__Text segment__.

---------------

# How to obtain the Gauss-Seidel iterative results in this form?

I need to use the Gauss Seidel iterative method to solve the linear equations $$\left\{\begin{array}{l} 8 x_{1}-3 x_{2}+2 x_{3}=20 \\ 4 x_{1}+11 x_{2}-x_{3}=33 \\ 6 x_{1}+3 x_{2}+12 x_{3}=36 \end{array}\right.$$ .

(*GaussSedel iterative method*)

X[0] = {0, 0, 0};
b = {20, 33, 36};
A = ( {
{8, -3, 2},
{4, 11, -1},
{6, 3, 12}
} );
DI = DiagonalMatrix@Diagonal[A];
L = LowerTriangularize[-A, -1];
U = UpperTriangularize[-A, 1];
B = IdentityMatrix[3] - Inverse[DI - L].A;
G = Inverse[DI - L].U
f = Inverse[DI - L].b


But the above code can only get the iteration formula in the form of $$\left(\begin{array}{c} x 1[k+1] \\ x 2[k+1] \\ x 3[k+1] \end{array}\right)=\left(\begin{array}{ccc} 0 & \frac{3}{8} & -\frac{1}{4} \\ 0 & -\frac{3}{22} & \frac{2}{11} \\ 0 & -\frac{27}{176} & \frac{7}{88} \end{array}\right) \cdot\left(\begin{array}{c} x 1[k] \\ x 2[k] \\ x 3[k] \end{array}\right)+f^T$$.

---------------

__Data extracts__.
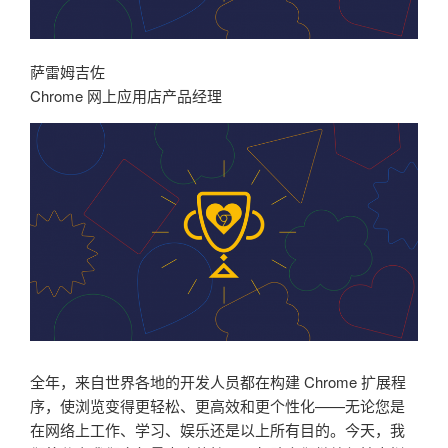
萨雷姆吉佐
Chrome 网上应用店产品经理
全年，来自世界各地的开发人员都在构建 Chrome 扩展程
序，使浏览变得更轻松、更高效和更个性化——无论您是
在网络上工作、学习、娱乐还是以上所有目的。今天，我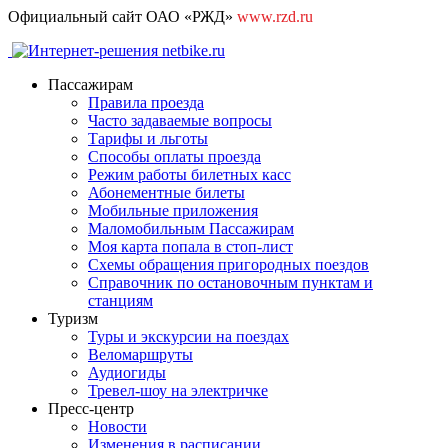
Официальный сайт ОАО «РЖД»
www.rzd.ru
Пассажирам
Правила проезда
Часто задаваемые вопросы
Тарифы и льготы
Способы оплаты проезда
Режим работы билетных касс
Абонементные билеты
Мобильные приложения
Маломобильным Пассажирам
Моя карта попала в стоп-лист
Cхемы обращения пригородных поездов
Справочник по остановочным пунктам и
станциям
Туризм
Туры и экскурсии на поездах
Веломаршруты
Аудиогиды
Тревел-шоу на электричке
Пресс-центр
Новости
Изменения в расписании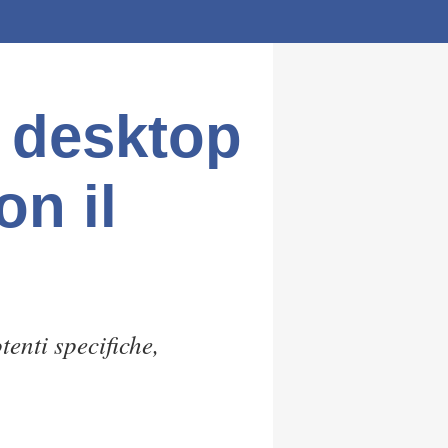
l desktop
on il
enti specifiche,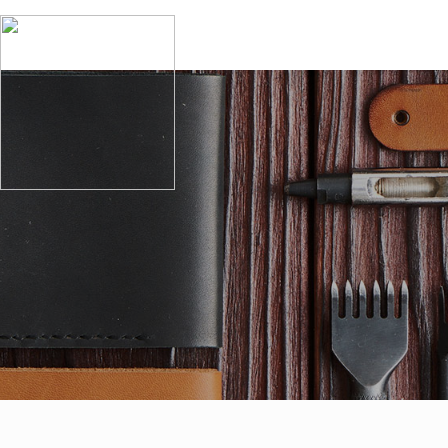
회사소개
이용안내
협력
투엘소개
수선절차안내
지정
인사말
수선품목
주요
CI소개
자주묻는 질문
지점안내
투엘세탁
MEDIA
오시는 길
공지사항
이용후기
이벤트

---------------

__Job item__. Copy out the part of the Gauss-Seidel post starting with "# How to obtain" and going on through "(*GaussSedel iterative method*)". Rely only on the Gauss-Seidel post for your answers.

__Completed exercise__.
# How to obtain the Gauss-Seidel iterative results in this form?

I need to use the Gauss Seidel iterative method to solve the linear equations $$\left\{\begin{array}{l} 8 x_{1}-3 x_{2}+2 x_{3}=20 \\ 4 x_{1}+11 x_{2}-x_{3}=33 \\ 6 x_{1}+3 x_{2}+12 x_{3}=36 \end{array}\right.$$ .

(*GaussSedel iterative method*)